Ankara Bangladeş’teki yüzleşmeye rezerv koydu

Bangladeş’te soykırım ve savaş suçlarından dolayı ölüm cezası uygulananların sayısı dörde yükselirken, Türkiye, daha önceki infazlarda olduğu gibi Dışişleri Bakanlığı’nın yayınladığı açıklamayla verilen cezanın uygulanmasına tepki gösterdi. Ancak 2012’den bu yana gelişen süreçte ortaya çıkan tabloya bakıldığında, Türkiye’nin birçoğu Cemaat-i İslami liderlerinden oluşan soykırım sanıklarının yargılanmalarına müdahale etmeye çalıştığı görülüyor.
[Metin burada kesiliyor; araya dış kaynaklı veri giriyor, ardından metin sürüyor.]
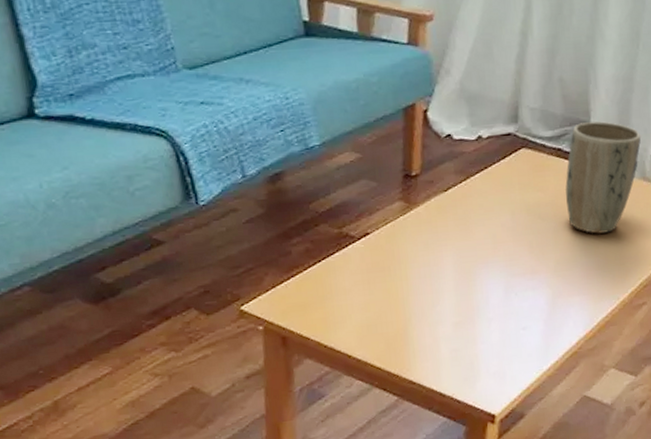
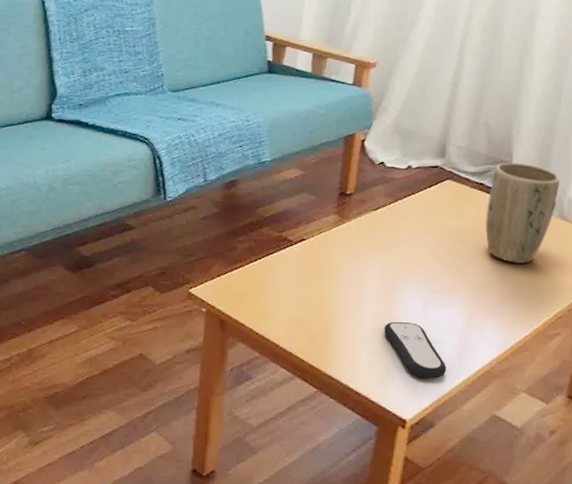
remote control: none [465,311,534,369] -> present [384,321,447,379]

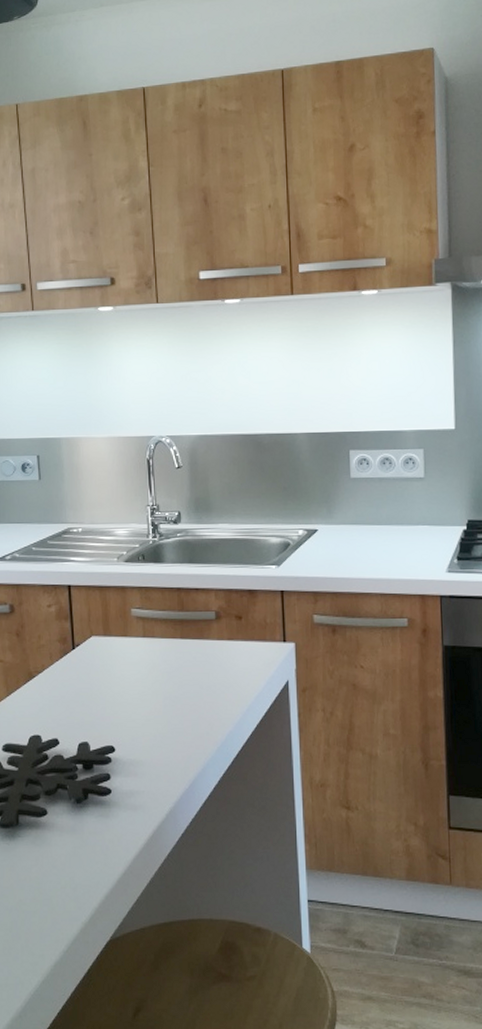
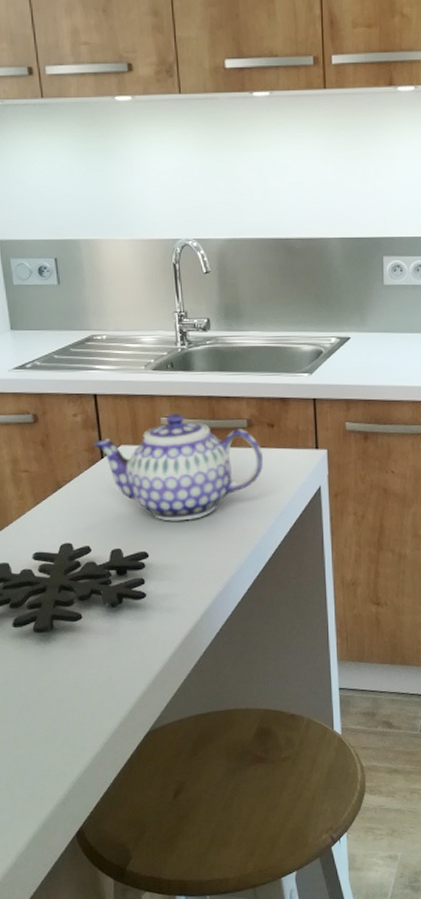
teapot: none [65,605,232,714] -> present [92,413,264,521]

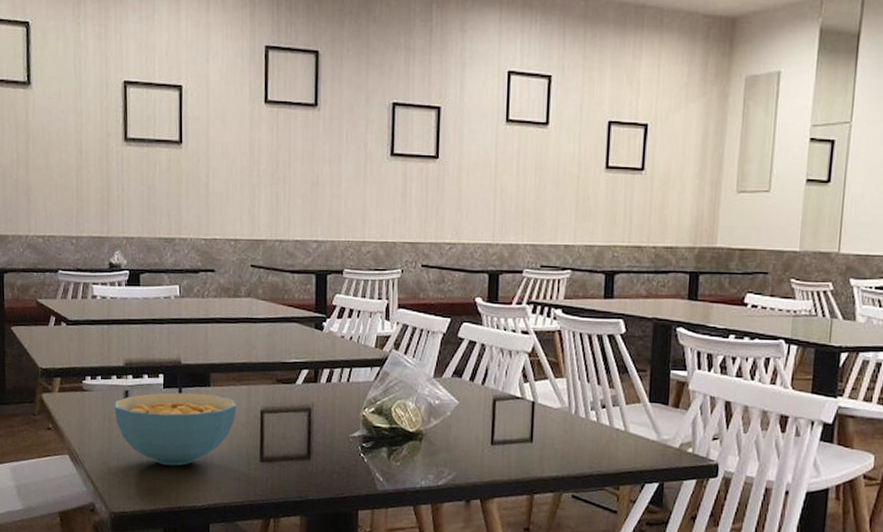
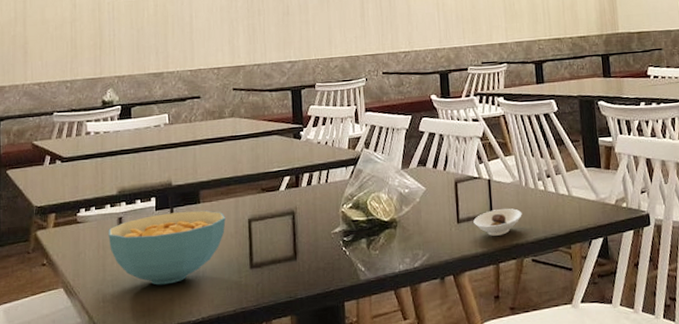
saucer: none [510,436,567,465] -> present [473,208,522,236]

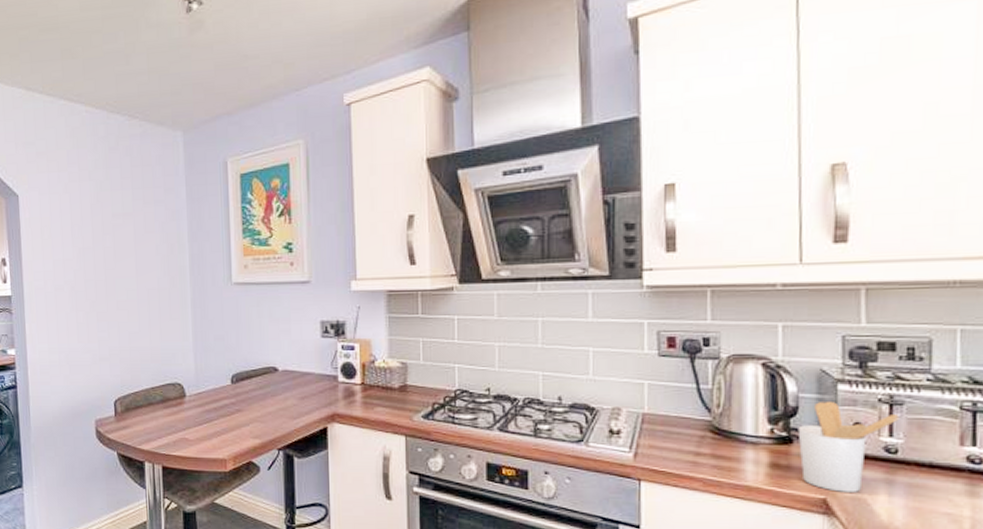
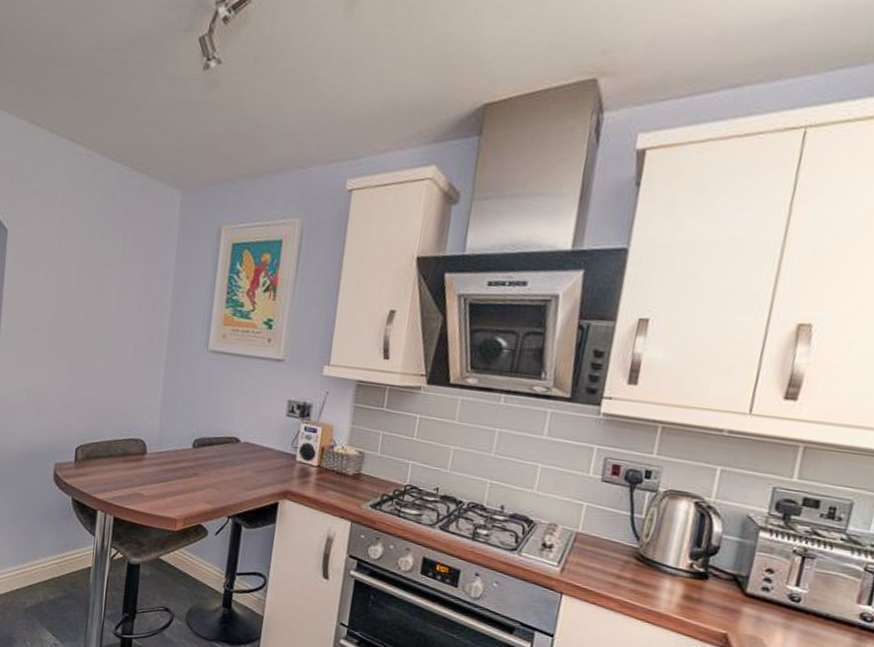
utensil holder: present [797,400,900,492] -> none [710,545,809,632]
1971’de Bangladeş’te yaşanan soykırım, dünyanın uzun süre unuttuğu acılarından biri. Yalnızca 9 ayda vuku bulan soykırım, Bangladeş’in Pakistan’a karşı verdiği bağımsızlık savaşı sırasında, Pakistan ordusu ve Bangladeşli ‘Al-Badr’ ve ‘Al-Şems’ milisleri tarafından gerçekleştirildi. Bağımsızlık isteyen, sayıları 1,5 ile 3 milyon arasında değişen insan, milisler yardımıyla öldürüldü. 9 ay boyunca özellikle milisler tarafından çoğunluğu Hindu olan 200 bin kadına tecavüz edildi. Bangladeş’in Chittagong bölgesinde yaşayanlar başta olmak üzere Hindu topluluklar, zorla Müslümanlaştırıldı. Soykırım süresince yaklaşık 10 milyon mülteci, Hindistan’a kaçmak zorunda bırakıldı.

Dışişleri’nden tepki

Bangladeş, 2009’dan bu yana soykırıma katılan yerel milis liderlerini yargılıyor. Bu dava sonucunda, 22 Kasım’da Cemaat-i İslami Partisi Genel Sekreteri Ali İhsan Mücahid ile Bangladeş Milliyetçi Partisi (BNP) milletvekili Selahattin Kader Çovduri hakkında verilen idam kararları infaz edildi. Mücahid ve Çovduri’yle birlikte soykırım ve savaş suçlarından dolayı ölüm cezası uygulananların sayısı dörde yükselirken, Türkiye, daha önceki infazlarda olduğu gibi Dışişleri Bakanlığı’nın yayınladığı açıklamayla, verilen cezanın uygulanmasına tepki gösterdi.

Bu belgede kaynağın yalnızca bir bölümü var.